■ BRIEF: Render everything in the data below, from the line containing "Auf Lager (3)" down to the line containing "Teile Trefl" with both included, as a Markdown table with the columns Row and Line. Number each row and leave out blank lines.

(Data records)
● ● ● ● ● ● ●
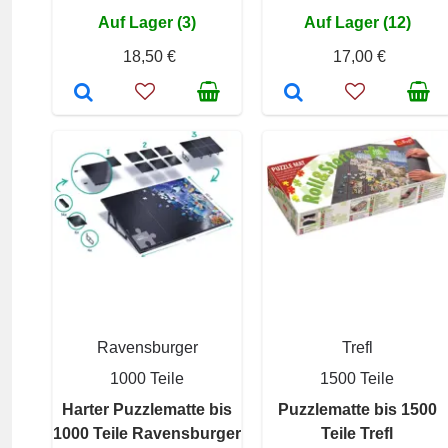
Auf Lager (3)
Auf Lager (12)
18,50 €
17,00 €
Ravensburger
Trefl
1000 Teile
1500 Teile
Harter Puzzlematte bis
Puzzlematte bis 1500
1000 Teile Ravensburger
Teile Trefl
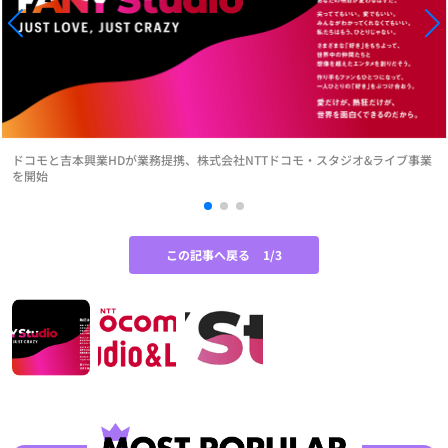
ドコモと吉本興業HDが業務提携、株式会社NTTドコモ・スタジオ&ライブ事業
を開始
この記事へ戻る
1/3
● ● ● ● ● ● ●
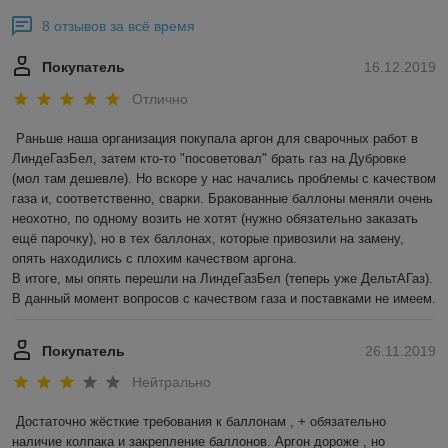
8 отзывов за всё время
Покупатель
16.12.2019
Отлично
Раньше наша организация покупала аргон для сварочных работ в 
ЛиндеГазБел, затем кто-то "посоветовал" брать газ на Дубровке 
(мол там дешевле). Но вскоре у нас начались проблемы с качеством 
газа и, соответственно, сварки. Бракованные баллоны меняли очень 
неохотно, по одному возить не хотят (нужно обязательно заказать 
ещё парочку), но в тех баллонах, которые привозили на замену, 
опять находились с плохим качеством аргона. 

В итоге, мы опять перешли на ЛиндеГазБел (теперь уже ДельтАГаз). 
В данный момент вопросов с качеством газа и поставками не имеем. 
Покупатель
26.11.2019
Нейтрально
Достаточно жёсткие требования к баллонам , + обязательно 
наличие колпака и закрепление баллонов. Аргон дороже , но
● ● ● ● ● ● ●
■ EXERCISE OUTPUT:
| Row | Line |
|---|---|
| 1 | Auf Lager (3) |
| 2 | Auf Lager (12) |
| 3 | 18,50 € |
| 4 | 17,00 € |
| 5 | Ravensburger |
| 6 | Trefl |
| 7 | 1000 Teile |
| 8 | 1500 Teile |
| 9 | Harter Puzzlematte bis |
| 10 | Puzzlematte bis 1500 |
| 11 | 1000 Teile Ravensburger |
| 12 | Teile Trefl |